The real reason Japan has such good railways has to do with politics. Japanese politicians were unable to create jobs (and collect bribes) with military spending due to post war constitutional restrictions, so instead of a military industrial complex they created what some have dubbed the "construction state".

That's why they have cisterns under Tokyo which can handle a 400 year flood, and more germane to this discussion, railways which make no sense. There are railways built in the '90s which wend their way through a dozen of mountain passes to provide rail service to tiny towns with just a few thousand residents. There's no way you can justify paying the maintenance on something like that, and indeed in recent years they've been shutting these kinds of lines down.

This is completely ignoring the entire piece. Zoning, rail companies having large real estate interest and revenue, profitability, vertical integration, public policy.

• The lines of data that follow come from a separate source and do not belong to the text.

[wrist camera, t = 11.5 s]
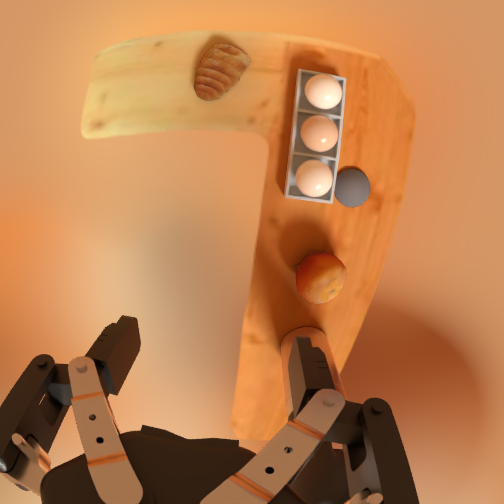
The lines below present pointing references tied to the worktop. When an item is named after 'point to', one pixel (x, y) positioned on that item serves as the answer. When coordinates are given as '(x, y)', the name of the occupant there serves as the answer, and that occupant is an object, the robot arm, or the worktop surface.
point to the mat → (352, 187)
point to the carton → (299, 149)
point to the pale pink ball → (319, 133)
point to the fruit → (320, 277)
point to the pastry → (220, 71)
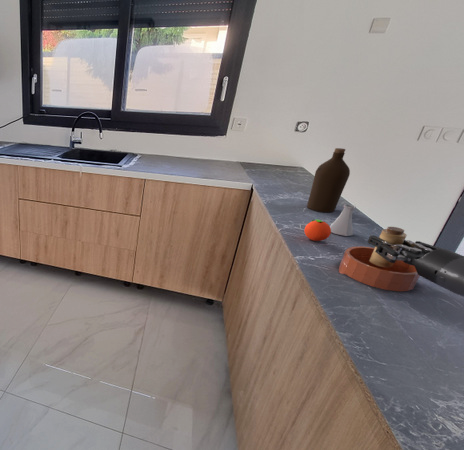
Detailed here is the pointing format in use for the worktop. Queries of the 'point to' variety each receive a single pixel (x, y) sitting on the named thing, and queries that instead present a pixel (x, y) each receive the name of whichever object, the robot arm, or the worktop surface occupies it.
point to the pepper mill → (391, 236)
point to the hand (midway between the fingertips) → (379, 238)
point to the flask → (344, 222)
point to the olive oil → (329, 183)
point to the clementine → (317, 230)
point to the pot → (377, 271)
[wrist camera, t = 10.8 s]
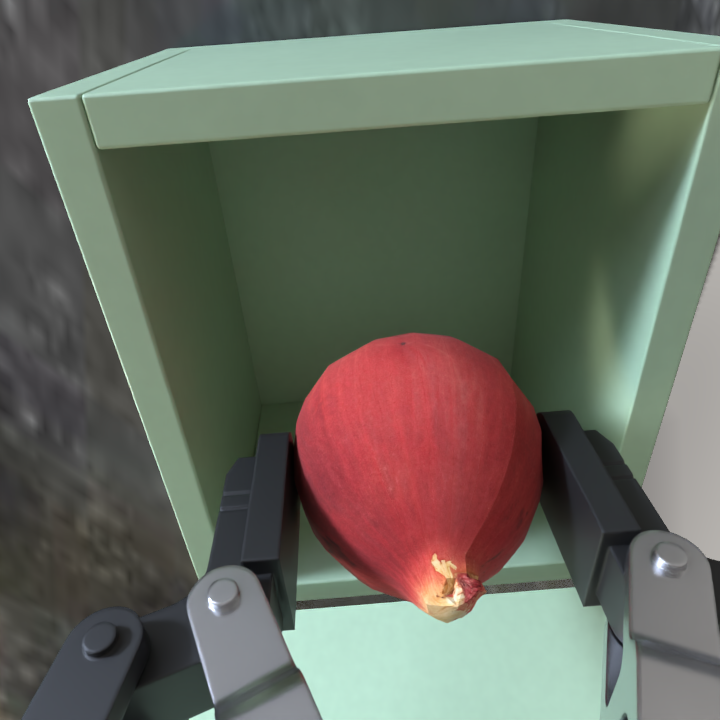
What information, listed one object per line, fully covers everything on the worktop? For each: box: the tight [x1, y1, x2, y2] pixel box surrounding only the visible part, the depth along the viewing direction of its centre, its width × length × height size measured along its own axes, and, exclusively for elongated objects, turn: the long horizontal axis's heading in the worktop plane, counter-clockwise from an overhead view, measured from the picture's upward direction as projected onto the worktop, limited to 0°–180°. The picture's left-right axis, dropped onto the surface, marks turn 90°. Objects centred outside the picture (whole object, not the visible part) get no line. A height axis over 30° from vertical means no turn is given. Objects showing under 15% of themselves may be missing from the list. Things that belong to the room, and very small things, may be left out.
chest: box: [28, 19, 720, 601], centre depth 19 cm, size 16×14×11 cm
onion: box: [294, 332, 543, 623], centre depth 13 cm, size 6×6×8 cm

If having train service to remote areas and 400-year flood prevention systems are signs of dysfunction, things are going pretty great. Not all public utilities have to be profitable on their own.

  • I'm not ignoring the piece at all. What I'm saying is the underlying reason Japan built so much rail has nothing to do with what the author is claiming.

    And yes, overbuilding infrastructure is a sign of dysfunction. The money to build all that stuff came from people who would have stimulated the economy in other ways, and it isn't free to maintain what you've built. It's really inefficient to build a rail line and then shut it down because you can't afford to maintain it.